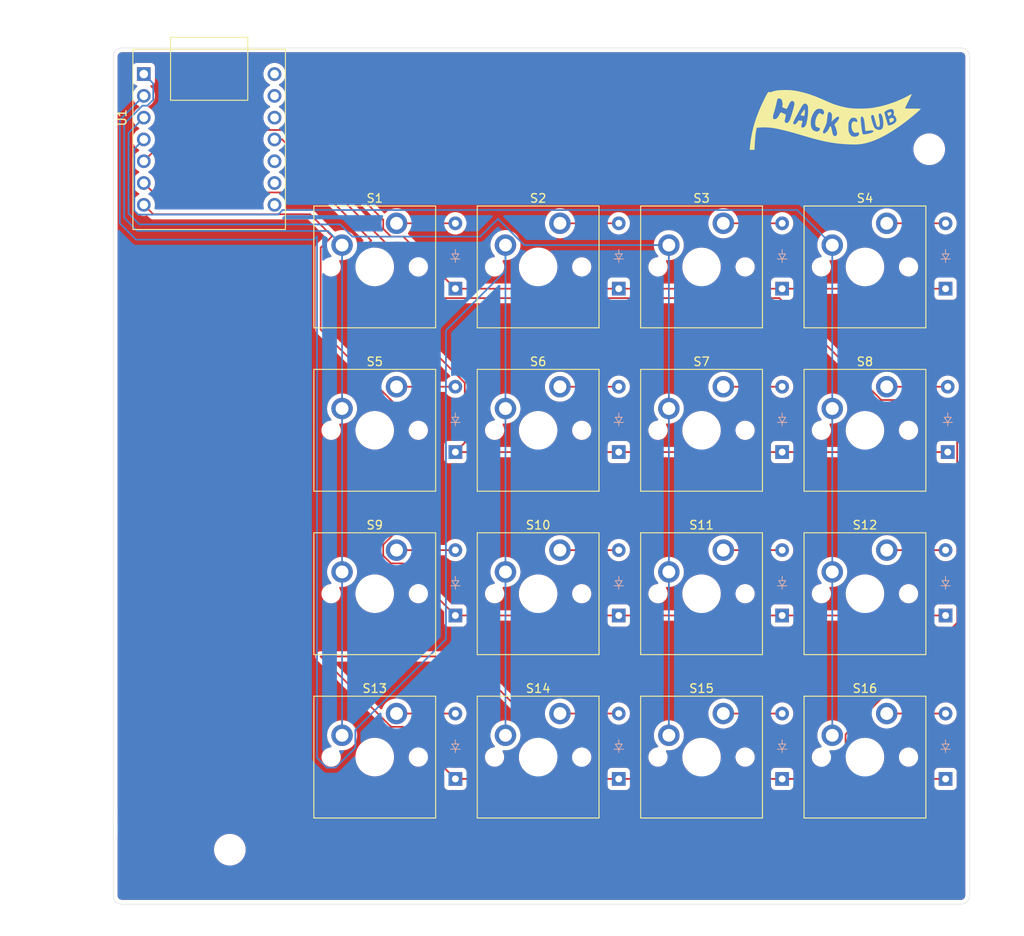
<source format=kicad_pcb>
(kicad_pcb
	(version 20240108)
	(generator "pcbnew")
	(generator_version "8.0")
	(general
		(thickness 1.6)
		(legacy_teardrops no)
	)
	(paper "A4")
	(layers
		(0 "F.Cu" signal)
		(31 "B.Cu" signal)
		(32 "B.Adhes" user "B.Adhesive")
		(33 "F.Adhes" user "F.Adhesive")
		(34 "B.Paste" user)
		(35 "F.Paste" user)
		(36 "B.SilkS" user "B.Silkscreen")
		(37 "F.SilkS" user "F.Silkscreen")
		(38 "B.Mask" user)
		(39 "F.Mask" user)
		(40 "Dwgs.User" user "User.Drawings")
		(41 "Cmts.User" user "User.Comments")
		(42 "Eco1.User" user "User.Eco1")
		(43 "Eco2.User" user "User.Eco2")
		(44 "Edge.Cuts" user)
		(45 "Margin" user)
		(46 "B.CrtYd" user "B.Courtyard")
		(47 "F.CrtYd" user "F.Courtyard")
		(48 "B.Fab" user)
		(49 "F.Fab" user)
		(50 "User.1" user)
		(51 "User.2" user)
		(52 "User.3" user)
		(53 "User.4" user)
		(54 "User.5" user)
		(55 "User.6" user)
		(56 "User.7" user)
		(57 "User.8" user)
		(58 "User.9" user)
	)
	(setup
		(pad_to_mask_clearance 0)
		(allow_soldermask_bridges_in_footprints no)
		(pcbplotparams
			(layerselection 0x00010f0_ffffffff)
			(plot_on_all_layers_selection 0x0000000_00000000)
			(disableapertmacros no)
			(usegerberextensions no)
			(usegerberattributes yes)
			(usegerberadvancedattributes yes)
			(creategerberjobfile yes)
			(dashed_line_dash_ratio 12.000000)
			(dashed_line_gap_ratio 3.000000)
			(svgprecision 4)
			(plotframeref no)
			(viasonmask no)
			(mode 1)
			(useauxorigin no)
			(hpglpennumber 1)
			(hpglpenspeed 20)
			(hpglpendiameter 15.000000)
			(pdf_front_fp_property_popups yes)
			(pdf_back_fp_property_popups yes)
			(dxfpolygonmode yes)
			(dxfimperialunits no)
			(dxfusepcbnewfont yes)
			(psnegative no)
			(psa4output no)
			(plotreference yes)
			(plotvalue no)
			(plotfptext yes)
			(plotinvisibletext no)
			(sketchpadsonfab no)
			(subtractmaskfromsilk no)
			(outputformat 3)
			(mirror no)
			(drillshape 0)
			(scaleselection 1)
			(outputdirectory "")
		)
	)
	(net 0 "")
	(net 1 "Row 0")
	(net 2 "Net-(D1-A)")
	(net 3 "Net-(D2-A)")
	(net 4 "Net-(D3-A)")
	(net 5 "Net-(D4-A)")
	(net 6 "Row 1")
	(net 7 "Net-(D5-A)")
	(net 8 "Net-(D6-A)")
	(net 9 "Net-(D7-A)")
	(net 10 "Net-(D8-A)")
	(net 11 "Row 2")
	(net 12 "Net-(D9-A)")
	(net 13 "Net-(D10-A)")
	(net 14 "Net-(D11-A)")
	(net 15 "Net-(D12-A)")
	(net 16 "Row 3")
	(net 17 "Net-(D13-A)")
	(net 18 "Net-(D14-A)")
	(net 19 "Net-(D15-A)")
	(net 20 "Net-(D16-A)")
	(net 21 "Col 0")
	(net 22 "Col 1")
	(net 23 "Col 2")
	(net 24 "Col 3")
	(net 25 "unconnected-(U1-PA5_A9_D9_MISO-Pad10)")
	(net 26 "unconnected-(U1-PB09_A7_D7_RX-Pad8)")
	(net 27 "GND")
	(net 28 "unconnected-(U1-3V3-Pad12)")
	(net 29 "unconnected-(U1-PA7_A8_D8_SCK-Pad9)")
	(net 30 "unconnected-(U1-5V-Pad14)")
	(footprint "ScottoKeebs_MX:MX_PCB_1.00u" (layer "F.Cu") (at 143.51 60.96))
	(footprint "Images:P4Logo" (layer "F.Cu") (at 86.106 85.598))
	(footprint "ScottoKeebs_MX:MX_PCB_1.00u" (layer "F.Cu") (at 162.56 80.01))
	(footprint "Images:PersonaLogo" (layer "F.Cu") (at 85.471 118.11))
	(footprint "MountingHole:MountingHole_3.2mm_M3" (layer "F.Cu") (at 88.519 128.905))
	(footprint "ScottoKeebs_MX:MX_PCB_1.00u" (layer "F.Cu") (at 105.41 80.01))
	(footprint "XIAO_PCB:MOUDLE14P-2.54-21X17.8MM" (layer "F.Cu") (at 86.106 46.101 90))
	(footprint "ScottoKeebs_MX:MX_PCB_1.00u" (layer "F.Cu") (at 143.51 99.06))
	(footprint "ScottoKeebs_MX:MX_PCB_1.00u" (layer "F.Cu") (at 143.51 118.11))
	(footprint "MountingHole:MountingHole_3.2mm_M3" (layer "F.Cu") (at 170.053 47.244))
	(footprint "ScottoKeebs_MX:MX_PCB_1.00u"
		(layer "F.Cu")
		(uuid "645b77c7-ab66-46c3-bc01-413851a24ec6")
		(at 143.51 80.01)
		(descr "MX keyswitch PCB Mount Keycap 1.00u")
		(tags "MX Keyboard Keyswitch
... [946839 chars truncated]
</source>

§ **Task statement**
State the number of lines of the preceding material in which the word "unconnected" is found, and nothing more.

§ **Task solution**
5